**Task:** Copy every line of the records below where the word "with" occurs.

**Material provided:**
- - - -

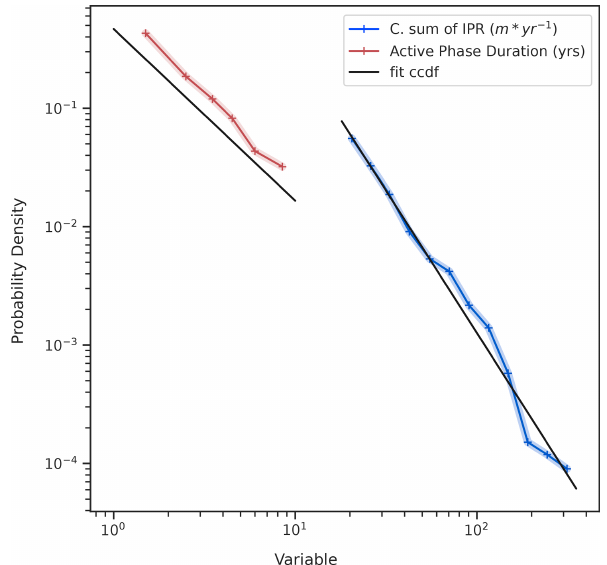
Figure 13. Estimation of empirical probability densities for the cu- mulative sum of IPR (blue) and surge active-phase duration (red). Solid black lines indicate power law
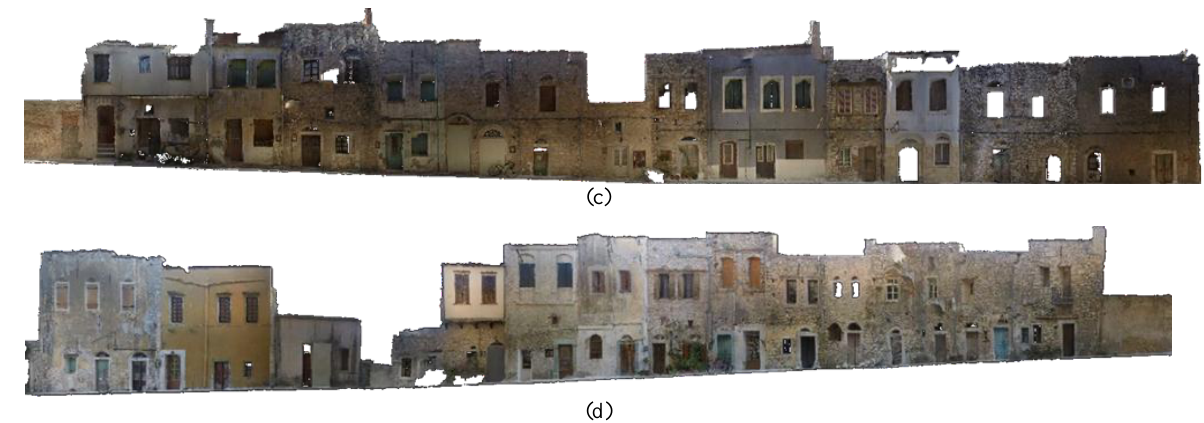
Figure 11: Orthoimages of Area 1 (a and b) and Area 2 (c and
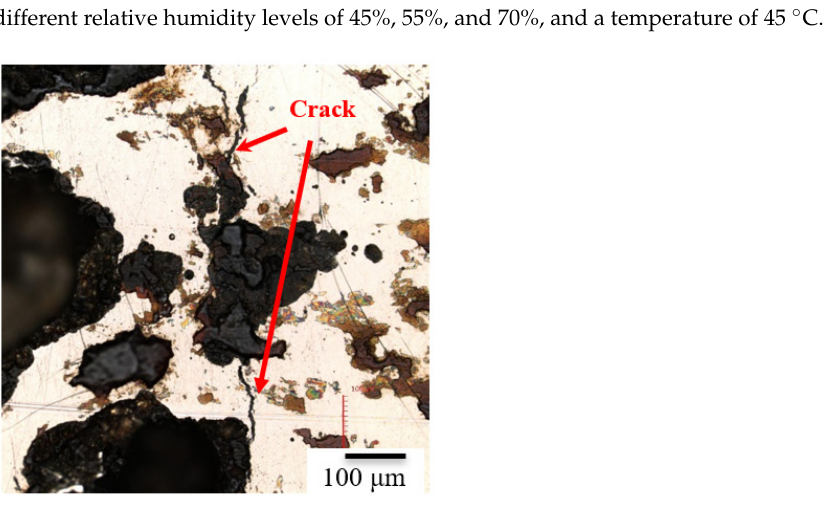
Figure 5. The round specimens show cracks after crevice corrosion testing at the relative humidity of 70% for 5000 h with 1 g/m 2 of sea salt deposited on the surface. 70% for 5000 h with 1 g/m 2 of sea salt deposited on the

- - - -

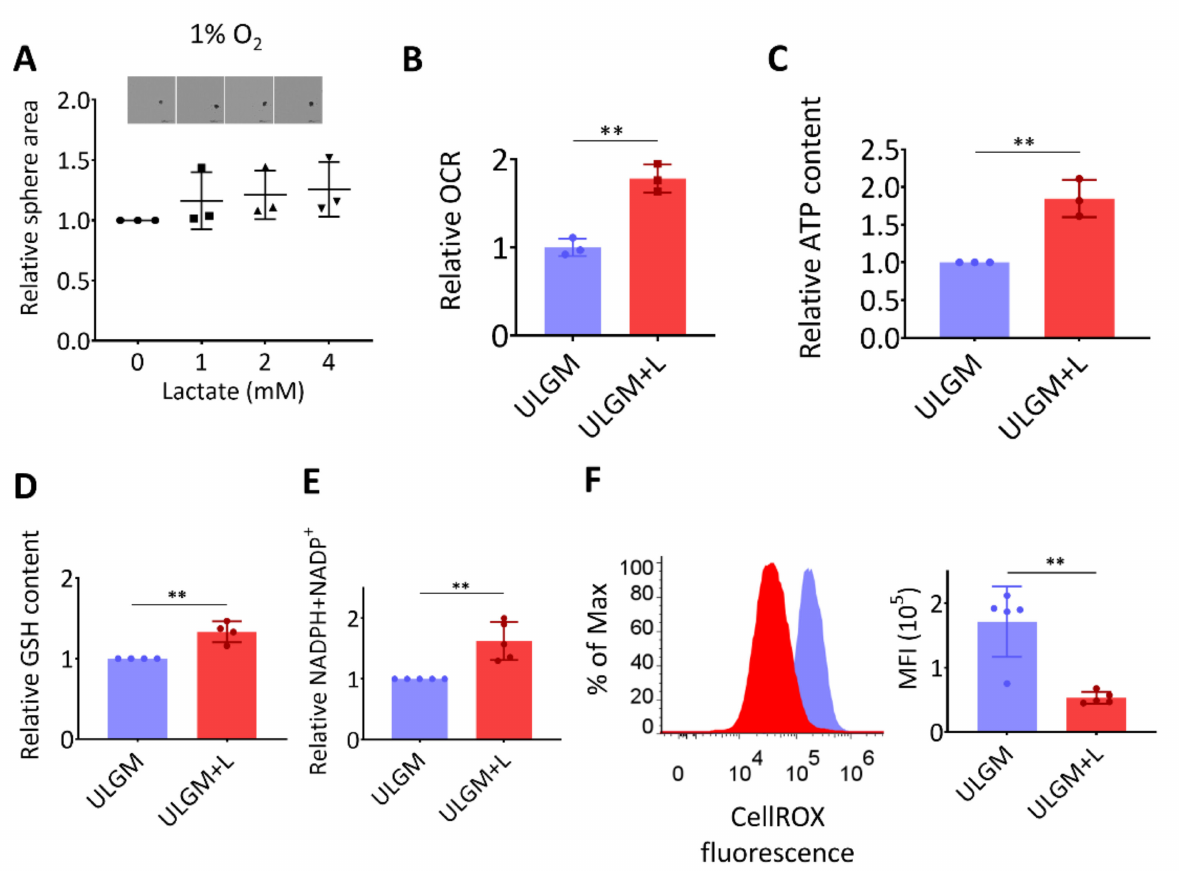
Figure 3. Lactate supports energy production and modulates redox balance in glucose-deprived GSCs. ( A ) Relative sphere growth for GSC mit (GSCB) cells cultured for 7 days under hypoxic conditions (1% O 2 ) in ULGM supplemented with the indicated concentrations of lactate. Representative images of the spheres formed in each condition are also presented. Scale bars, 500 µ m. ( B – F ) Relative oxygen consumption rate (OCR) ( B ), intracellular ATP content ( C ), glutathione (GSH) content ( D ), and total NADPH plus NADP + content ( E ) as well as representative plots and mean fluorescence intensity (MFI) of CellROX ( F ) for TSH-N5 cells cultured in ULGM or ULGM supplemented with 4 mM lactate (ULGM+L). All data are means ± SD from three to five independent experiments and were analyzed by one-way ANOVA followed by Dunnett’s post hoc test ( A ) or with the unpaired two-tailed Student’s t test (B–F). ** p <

- - - -

**Solution to the problem:**
Figure 5. The round specimens show cracks after crevice corrosion testing at the relative humidity of 70% for 5000 h with 1 g/m 2 of sea salt deposited on the surface. 70% for 5000 h with 1 g/m 2 of sea salt deposited on the
Figure 3. Lactate supports energy production and modulates redox balance in glucose-deprived GSCs. ( A ) Relative sphere growth for GSC mit (GSCB) cells cultured for 7 days under hypoxic conditions (1% O 2 ) in ULGM supplemented with the indicated concentrations of lactate. Representative images of the spheres formed in each condition are also presented. Scale bars, 500 µ m. ( B – F ) Relative oxygen consumption rate (OCR) ( B ), intracellular ATP content ( C ), glutathione (GSH) content ( D ), and total NADPH plus NADP + content ( E ) as well as representative plots and mean fluorescence intensity (MFI) of CellROX ( F ) for TSH-N5 cells cultured in ULGM or ULGM supplemented with 4 mM lactate (ULGM+L). All data are means ± SD from three to five independent experiments and were analyzed by one-way ANOVA followed by Dunnett’s post hoc test ( A ) or with the unpaired two-tailed Student’s t test (B–F). ** p <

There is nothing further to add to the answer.